* Rock star Bono is combining his two anti-poverty groups, the ONE campaign and Debt, AIDS, Trade Africa (DATA), to form a single organization within the U.S. called ONE, under the leadership of David Lane, an executive at the Bill & Melinda Gates Foundation, Reuters reported Oct. 29. Outside the U.S., DATA will retain its name and focus, which includes AIDS treatment, debt cancellation and general development issues.
* Washington Post Co. Chairman Donald E. Graham has given more than $77 million in shares of company stock to his wife for the establishment of a foundation, the Washington Post reported Oct. 31. Company officials say the transfer will have no effect on company governance.
* The Nature Conservancy faces intense public pressure over the fate of a $110 million Adirondacks land purchase that requires the conservation group to continue logging for the next two decades to supply the paper mills of its previous owners, Finch, Pruyn & Company, the New York Times reported Oct. 29. Much of the 161,000 acres, seen as a choice parcel, likely will be sold to the state of Vermont and to private individuals, as the Nature Conservancy says it cannot afford to keep the property.

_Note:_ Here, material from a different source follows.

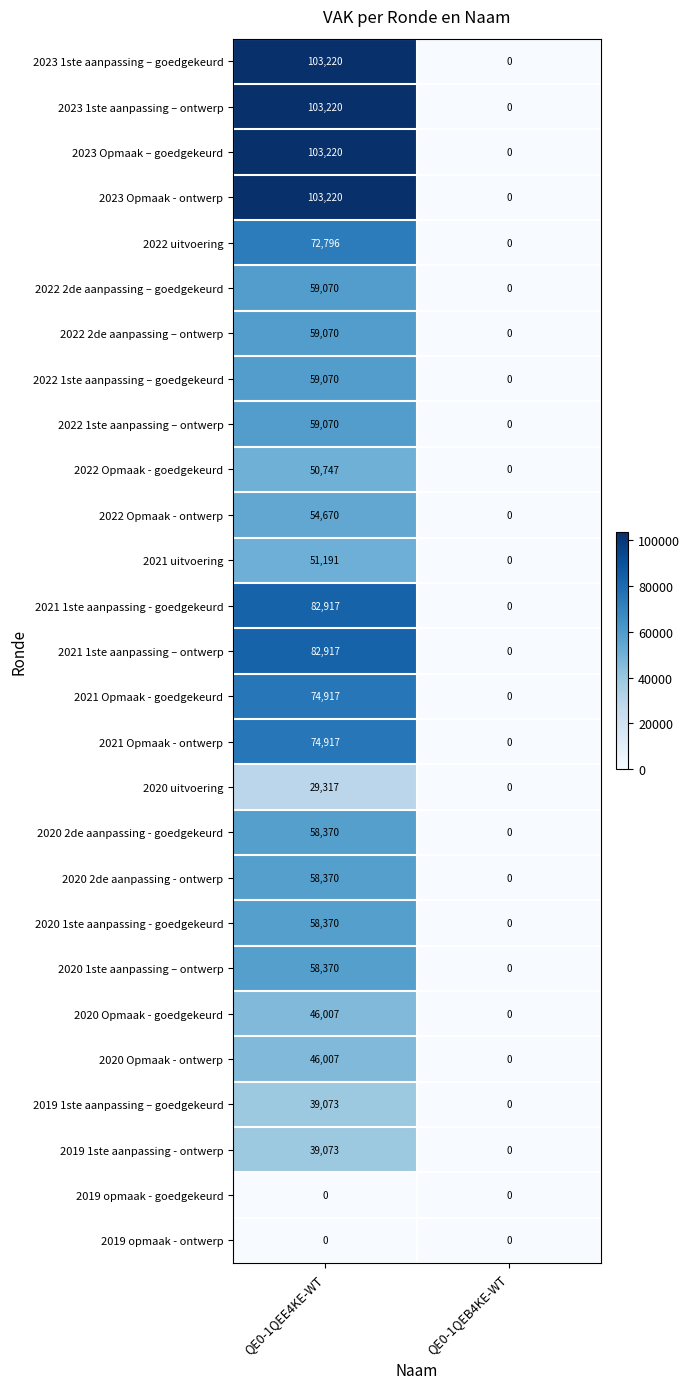

The 2020 2de aanpassing - goedgekeurd series shows 58370 at QE0-1QEE4KE-WT. True or false?

True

* Oral Roberts University, an evangelical school in Tulsa, Okla., founded by its revival-tent preacher namesake, is facing crippling debt of more than $52 million, the Associated Press reported Oct. 24. Its current president, Roberts’ son Richard, faces a lawsuit alleging he channeled university funds into personal pleasures.
* Texas Children’s Hospital has received a record donation of $50 million from Houston’s wealthiest couple, Jan and Dan Duncan, to launch a pediatric neurological institute, the Houston Chronicle reported Oct. 23. The founder and chairman of energy-services provider Enterprise Products and his wife already have made several large donations to medical institutions from their personal fortune, estimated by Forbes at $8.2 billion.
* Indiana University has revealed the mystery donor of a $70 million gift made two years ago as Gene Cox, former owner of Aero Blind & Drapery, the Associated Press reported Oct. 30. The university has billed the gift as its largest donation ever.
* The Oprah Winfrey Leadership Academy for Girls Johannesburg, South Africa, will host a U.S. team sent by the talk show host to investigate alleged abuse of one of its pupils, News24 reported Oct. 25. The school has been dogged by scandal since its inception in January, as two girls already have left the academy citing “cultural differences,” and parents have complained about strict visiting hours and limited communication with their girls.
* Broadcom Corp co-founder Henry T. Nicholas III will give $100 million to groups supporting education, youth sports, medical research and U.S. troops stationed in the Middle East in a return to philanthropy after several years of personal crises, the Los Angeles Times reported Oct. 25. Nicholas, whose woes since leaving Broadcom in 2003 have included a messy divorce, health problems and alleged drug and prostitute use, will announce details of the donations in a few weeks.
* The Wisconsin School of Business at the University of Wisconsin-Madison has received $85 million from a group of alumni with the stipulation that the school retain its current name for at least the next two decades, Bloomberg.com reported Oct. 27. Thirteen alumni each gave at least $5 million, which will be used to boost executive education and masters in business administration programs.
* Minnesotans trust nonprofits more than does the average American, says a recent survey by the St. Paul-based Charities Review Council, the Minnesota Daily reported Oct. 22. Of the 600 Minnesotans surveyed, 94 percent gave time or money to charity and 83 percent said they trusted the organizations they gave to.